Top of Material for this task

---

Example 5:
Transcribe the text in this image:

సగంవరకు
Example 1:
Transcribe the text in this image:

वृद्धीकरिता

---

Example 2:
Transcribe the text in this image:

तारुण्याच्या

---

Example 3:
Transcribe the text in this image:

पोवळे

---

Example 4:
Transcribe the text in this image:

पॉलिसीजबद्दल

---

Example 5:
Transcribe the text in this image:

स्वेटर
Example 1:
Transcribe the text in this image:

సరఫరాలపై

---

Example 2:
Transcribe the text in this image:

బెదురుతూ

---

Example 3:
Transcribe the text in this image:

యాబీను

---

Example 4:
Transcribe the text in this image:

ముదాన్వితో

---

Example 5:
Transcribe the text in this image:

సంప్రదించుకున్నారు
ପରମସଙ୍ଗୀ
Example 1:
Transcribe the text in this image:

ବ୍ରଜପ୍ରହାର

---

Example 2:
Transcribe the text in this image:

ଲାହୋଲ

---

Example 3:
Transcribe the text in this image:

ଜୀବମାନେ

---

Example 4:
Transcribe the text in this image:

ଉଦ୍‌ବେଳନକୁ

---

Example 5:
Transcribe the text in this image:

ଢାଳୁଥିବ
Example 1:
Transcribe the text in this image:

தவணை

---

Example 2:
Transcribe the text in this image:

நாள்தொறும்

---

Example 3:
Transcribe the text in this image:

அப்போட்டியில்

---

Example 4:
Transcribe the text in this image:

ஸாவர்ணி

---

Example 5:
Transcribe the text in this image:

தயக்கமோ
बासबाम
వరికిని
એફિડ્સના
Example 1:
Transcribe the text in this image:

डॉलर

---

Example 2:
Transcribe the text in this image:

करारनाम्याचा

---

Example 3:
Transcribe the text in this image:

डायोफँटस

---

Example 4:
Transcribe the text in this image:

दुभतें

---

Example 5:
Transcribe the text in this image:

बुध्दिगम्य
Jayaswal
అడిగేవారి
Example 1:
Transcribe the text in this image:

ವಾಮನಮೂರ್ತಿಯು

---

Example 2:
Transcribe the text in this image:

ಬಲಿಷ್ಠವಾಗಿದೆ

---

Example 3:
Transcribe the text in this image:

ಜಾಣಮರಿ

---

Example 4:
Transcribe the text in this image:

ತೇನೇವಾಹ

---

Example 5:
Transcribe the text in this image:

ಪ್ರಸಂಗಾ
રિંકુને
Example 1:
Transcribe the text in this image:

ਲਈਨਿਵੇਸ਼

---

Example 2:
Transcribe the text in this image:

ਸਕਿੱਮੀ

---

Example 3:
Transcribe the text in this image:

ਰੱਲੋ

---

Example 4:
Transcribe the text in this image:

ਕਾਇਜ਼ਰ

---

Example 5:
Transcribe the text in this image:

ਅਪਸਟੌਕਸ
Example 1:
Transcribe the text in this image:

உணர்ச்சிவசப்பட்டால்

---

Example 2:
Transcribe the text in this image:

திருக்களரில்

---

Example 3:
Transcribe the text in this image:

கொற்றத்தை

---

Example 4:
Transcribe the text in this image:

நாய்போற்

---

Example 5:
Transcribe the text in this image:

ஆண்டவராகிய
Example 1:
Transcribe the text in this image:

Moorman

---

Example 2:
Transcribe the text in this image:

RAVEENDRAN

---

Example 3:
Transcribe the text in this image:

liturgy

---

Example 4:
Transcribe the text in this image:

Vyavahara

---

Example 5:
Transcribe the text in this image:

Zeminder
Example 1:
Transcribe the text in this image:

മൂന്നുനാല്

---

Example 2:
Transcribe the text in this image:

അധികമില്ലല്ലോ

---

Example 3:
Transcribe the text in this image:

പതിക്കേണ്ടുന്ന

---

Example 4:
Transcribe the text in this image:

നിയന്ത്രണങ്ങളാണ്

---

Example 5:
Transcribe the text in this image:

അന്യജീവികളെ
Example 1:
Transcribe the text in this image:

Bottom of Material for this task

§ Exercise goal
Once you have read the records, output each one exactly as written.

§ Answer to this task
---

Example 5:
Transcribe the text in this image:

సగంవరకు
Example 1:
Transcribe the text in this image:

वृद्धीकरिता

---

Example 2:
Transcribe the text in this image:

तारुण्याच्या

---

Example 3:
Transcribe the text in this image:

पोवळे

---

Example 4:
Transcribe the text in this image:

पॉलिसीजबद्दल

---

Example 5:
Transcribe the text in this image:

स्वेटर
Example 1:
Transcribe the text in this image:

సరఫరాలపై

---

Example 2:
Transcribe the text in this image:

బెదురుతూ

---

Example 3:
Transcribe the text in this image:

యాబీను

---

Example 4:
Transcribe the text in this image:

ముదాన్వితో

---

Example 5:
Transcribe the text in this image:

సంప్రదించుకున్నారు
ପରମସଙ୍ଗୀ
Example 1:
Transcribe the text in this image:

ବ୍ରଜପ୍ରହାର

---

Example 2:
Transcribe the text in this image:

ଲାହୋଲ

---

Example 3:
Transcribe the text in this image:

ଜୀବମାନେ

---

Example 4:
Transcribe the text in this image:

ଉଦ୍‌ବେଳନକୁ

---

Example 5:
Transcribe the text in this image:

ଢାଳୁଥିବ
Example 1:
Transcribe the text in this image:

தவணை

---

Example 2:
Transcribe the text in this image:

நாள்தொறும்

---

Example 3:
Transcribe the text in this image:

அப்போட்டியில்

---

Example 4:
Transcribe the text in this image:

ஸாவர்ணி

---

Example 5:
Transcribe the text in this image:

தயக்கமோ
बासबाम
వరికిని
એફિડ્સના
Example 1:
Transcribe the text in this image:

डॉलर

---

Example 2:
Transcribe the text in this image:

करारनाम्याचा

---

Example 3:
Transcribe the text in this image:

डायोफँटस

---

Example 4:
Transcribe the text in this image:

दुभतें

---

Example 5:
Transcribe the text in this image:

बुध्दिगम्य
Jayaswal
అడిగేవారి
Example 1:
Transcribe the text in this image:

ವಾಮನಮೂರ್ತಿಯು

---

Example 2:
Transcribe the text in this image:

ಬಲಿಷ್ಠವಾಗಿದೆ

---

Example 3:
Transcribe the text in this image:

ಜಾಣಮರಿ

---

Example 4:
Transcribe the text in this image:

ತೇನೇವಾಹ

---

Example 5:
Transcribe the text in this image:

ಪ್ರಸಂಗಾ
રિંકુને
Example 1:
Transcribe the text in this image:

ਲਈਨਿਵੇਸ਼

---

Example 2:
Transcribe the text in this image:

ਸਕਿੱਮੀ

---

Example 3:
Transcribe the text in this image:

ਰੱਲੋ

---

Example 4:
Transcribe the text in this image:

ਕਾਇਜ਼ਰ

---

Example 5:
Transcribe the text in this image:

ਅਪਸਟੌਕਸ
Example 1:
Transcribe the text in this image:

உணர்ச்சிவசப்பட்டால்

---

Example 2:
Transcribe the text in this image:

திருக்களரில்

---

Example 3:
Transcribe the text in this image:

கொற்றத்தை

---

Example 4:
Transcribe the text in this image:

நாய்போற்

---

Example 5:
Transcribe the text in this image:

ஆண்டவராகிய
Example 1:
Transcribe the text in this image:

Moorman

---

Example 2:
Transcribe the text in this image:

RAVEENDRAN

---

Example 3:
Transcribe the text in this image:

liturgy

---

Example 4:
Transcribe the text in this image:

Vyavahara

---

Example 5:
Transcribe the text in this image:

Zeminder
Example 1:
Transcribe the text in this image:

മൂന്നുനാല്

---

Example 2:
Transcribe the text in this image:

അധികമില്ലല്ലോ

---

Example 3:
Transcribe the text in this image:

പതിക്കേണ്ടുന്ന

---

Example 4:
Transcribe the text in this image:

നിയന്ത്രണങ്ങളാണ്

---

Example 5:
Transcribe the text in this image:

അന്യജീവികളെ
Example 1:
Transcribe the text in this image:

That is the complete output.